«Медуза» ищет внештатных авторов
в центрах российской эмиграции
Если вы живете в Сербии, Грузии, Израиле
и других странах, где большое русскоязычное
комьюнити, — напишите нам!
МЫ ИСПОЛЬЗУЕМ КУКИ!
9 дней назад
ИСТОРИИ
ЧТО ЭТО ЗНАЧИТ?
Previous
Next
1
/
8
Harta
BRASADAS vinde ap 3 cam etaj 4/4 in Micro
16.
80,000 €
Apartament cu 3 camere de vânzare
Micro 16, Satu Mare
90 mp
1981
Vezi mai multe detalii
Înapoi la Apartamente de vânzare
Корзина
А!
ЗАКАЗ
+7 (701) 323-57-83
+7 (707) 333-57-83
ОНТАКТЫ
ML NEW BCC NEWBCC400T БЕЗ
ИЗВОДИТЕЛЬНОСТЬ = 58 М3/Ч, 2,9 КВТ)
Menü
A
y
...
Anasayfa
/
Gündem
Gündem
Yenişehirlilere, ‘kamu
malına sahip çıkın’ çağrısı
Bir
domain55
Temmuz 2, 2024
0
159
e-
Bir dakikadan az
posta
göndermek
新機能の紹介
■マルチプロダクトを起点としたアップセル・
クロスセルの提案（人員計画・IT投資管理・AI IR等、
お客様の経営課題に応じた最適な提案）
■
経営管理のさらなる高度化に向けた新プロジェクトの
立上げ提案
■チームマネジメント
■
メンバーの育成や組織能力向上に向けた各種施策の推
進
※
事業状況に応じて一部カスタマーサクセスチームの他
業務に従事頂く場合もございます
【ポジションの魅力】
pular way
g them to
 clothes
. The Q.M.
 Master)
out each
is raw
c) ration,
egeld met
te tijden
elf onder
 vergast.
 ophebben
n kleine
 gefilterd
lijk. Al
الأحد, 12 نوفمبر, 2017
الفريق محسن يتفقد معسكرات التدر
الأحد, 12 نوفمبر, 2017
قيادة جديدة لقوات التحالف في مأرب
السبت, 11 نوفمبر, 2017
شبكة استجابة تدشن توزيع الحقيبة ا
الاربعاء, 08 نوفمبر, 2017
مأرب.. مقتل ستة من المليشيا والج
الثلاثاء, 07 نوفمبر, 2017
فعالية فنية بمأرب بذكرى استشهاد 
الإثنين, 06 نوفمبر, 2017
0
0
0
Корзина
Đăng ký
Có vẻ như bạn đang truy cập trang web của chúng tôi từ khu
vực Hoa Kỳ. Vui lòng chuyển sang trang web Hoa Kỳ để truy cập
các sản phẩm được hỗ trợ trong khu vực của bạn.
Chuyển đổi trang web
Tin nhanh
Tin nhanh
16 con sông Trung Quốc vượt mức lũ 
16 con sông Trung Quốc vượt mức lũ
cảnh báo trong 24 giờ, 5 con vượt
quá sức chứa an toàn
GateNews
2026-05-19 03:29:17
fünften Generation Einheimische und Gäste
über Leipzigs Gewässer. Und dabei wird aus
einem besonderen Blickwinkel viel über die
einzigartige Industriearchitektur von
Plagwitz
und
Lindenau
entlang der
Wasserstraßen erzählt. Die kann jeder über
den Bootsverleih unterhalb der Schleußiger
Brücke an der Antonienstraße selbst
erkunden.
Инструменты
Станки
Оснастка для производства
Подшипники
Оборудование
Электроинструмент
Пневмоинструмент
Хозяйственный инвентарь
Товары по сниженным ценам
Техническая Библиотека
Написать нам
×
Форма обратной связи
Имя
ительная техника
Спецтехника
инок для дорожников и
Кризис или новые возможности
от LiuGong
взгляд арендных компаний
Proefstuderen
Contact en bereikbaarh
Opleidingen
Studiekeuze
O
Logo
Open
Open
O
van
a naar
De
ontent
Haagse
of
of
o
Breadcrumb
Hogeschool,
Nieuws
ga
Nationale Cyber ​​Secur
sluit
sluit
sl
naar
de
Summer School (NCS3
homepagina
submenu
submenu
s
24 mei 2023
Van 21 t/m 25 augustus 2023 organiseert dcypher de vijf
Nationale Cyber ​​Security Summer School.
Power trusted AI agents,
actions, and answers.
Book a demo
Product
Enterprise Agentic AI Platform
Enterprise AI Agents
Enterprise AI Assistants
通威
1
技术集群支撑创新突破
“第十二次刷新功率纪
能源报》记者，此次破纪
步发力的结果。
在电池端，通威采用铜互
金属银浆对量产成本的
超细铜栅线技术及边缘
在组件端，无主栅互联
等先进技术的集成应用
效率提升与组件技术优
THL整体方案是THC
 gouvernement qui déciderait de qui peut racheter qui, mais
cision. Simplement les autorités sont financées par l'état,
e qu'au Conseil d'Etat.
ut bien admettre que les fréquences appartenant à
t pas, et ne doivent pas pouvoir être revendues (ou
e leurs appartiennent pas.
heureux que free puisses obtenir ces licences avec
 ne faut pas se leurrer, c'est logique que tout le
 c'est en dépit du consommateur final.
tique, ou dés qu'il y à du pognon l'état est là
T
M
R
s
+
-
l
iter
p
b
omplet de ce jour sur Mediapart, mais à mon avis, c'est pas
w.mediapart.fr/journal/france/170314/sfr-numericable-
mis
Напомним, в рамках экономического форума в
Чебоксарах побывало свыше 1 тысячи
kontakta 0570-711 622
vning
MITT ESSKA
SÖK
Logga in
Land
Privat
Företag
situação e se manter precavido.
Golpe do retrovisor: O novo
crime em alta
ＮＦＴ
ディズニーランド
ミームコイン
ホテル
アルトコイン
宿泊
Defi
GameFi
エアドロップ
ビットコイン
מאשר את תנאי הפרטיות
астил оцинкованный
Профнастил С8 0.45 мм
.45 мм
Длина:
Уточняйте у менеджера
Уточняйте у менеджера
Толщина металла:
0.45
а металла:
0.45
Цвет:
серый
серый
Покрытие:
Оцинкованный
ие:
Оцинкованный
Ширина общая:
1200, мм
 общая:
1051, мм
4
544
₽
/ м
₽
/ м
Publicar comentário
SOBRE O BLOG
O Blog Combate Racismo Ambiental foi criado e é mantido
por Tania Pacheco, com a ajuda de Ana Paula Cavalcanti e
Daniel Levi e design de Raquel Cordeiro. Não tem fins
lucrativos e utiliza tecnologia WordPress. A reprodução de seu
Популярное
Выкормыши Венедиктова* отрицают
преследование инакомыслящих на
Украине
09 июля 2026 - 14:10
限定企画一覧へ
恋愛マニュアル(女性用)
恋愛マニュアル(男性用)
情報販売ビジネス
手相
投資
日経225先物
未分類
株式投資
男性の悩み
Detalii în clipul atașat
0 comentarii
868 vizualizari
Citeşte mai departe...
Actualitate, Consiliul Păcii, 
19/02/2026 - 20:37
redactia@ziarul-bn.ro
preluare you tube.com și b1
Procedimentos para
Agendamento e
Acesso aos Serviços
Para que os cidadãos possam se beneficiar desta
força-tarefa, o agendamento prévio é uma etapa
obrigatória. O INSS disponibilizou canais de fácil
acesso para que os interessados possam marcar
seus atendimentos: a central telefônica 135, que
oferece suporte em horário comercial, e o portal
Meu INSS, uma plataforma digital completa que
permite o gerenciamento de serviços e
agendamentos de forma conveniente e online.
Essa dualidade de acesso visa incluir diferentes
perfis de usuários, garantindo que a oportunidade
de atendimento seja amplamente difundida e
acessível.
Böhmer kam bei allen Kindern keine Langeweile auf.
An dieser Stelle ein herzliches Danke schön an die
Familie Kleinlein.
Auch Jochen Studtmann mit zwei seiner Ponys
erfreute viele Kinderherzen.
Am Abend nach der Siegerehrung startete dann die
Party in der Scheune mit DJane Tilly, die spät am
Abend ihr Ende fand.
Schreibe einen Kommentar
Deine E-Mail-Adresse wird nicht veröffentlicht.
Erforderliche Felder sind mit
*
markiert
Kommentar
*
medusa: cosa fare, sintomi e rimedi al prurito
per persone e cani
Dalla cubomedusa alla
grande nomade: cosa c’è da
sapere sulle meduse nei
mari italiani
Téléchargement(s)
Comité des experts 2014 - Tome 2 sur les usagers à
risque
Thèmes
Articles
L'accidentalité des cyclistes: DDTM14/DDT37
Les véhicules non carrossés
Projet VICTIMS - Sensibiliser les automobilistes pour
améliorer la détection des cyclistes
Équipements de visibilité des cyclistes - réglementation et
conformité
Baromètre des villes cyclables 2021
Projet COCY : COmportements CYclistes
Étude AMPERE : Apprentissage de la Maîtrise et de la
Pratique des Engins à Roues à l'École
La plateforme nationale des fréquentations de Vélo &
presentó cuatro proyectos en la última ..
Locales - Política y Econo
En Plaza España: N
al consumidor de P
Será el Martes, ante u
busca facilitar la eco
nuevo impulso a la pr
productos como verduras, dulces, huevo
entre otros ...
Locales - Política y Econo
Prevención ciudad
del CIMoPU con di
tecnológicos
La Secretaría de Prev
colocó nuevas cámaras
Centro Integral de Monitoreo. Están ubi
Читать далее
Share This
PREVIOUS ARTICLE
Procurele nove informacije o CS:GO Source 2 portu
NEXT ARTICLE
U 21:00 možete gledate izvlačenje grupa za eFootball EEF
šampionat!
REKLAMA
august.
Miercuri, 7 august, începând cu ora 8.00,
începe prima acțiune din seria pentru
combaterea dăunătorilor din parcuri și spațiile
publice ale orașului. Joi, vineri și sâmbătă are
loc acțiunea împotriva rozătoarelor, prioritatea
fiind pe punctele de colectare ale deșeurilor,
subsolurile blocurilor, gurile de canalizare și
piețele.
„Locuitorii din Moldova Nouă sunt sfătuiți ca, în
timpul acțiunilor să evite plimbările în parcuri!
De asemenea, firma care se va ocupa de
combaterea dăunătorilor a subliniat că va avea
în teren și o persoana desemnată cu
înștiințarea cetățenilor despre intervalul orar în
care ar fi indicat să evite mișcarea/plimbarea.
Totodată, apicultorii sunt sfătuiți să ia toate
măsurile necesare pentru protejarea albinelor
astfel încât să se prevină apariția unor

-- EXERCISE DESCRIPTION --
Your reply is to repeat, unchanged, the lines above running from the one with "redactia@ziarul-bn.ro" up to and including the one with "seus atendimentos: a".

-- COMPLETED TASK --
redactia@ziarul-bn.ro
preluare you tube.com și b1
Procedimentos para
Agendamento e
Acesso aos Serviços
Para que os cidadãos possam se beneficiar desta
força-tarefa, o agendamento prévio é uma etapa
obrigatória. O INSS disponibilizou canais de fácil
acesso para que os interessados possam marcar
seus atendimentos: a central telefônica 135, que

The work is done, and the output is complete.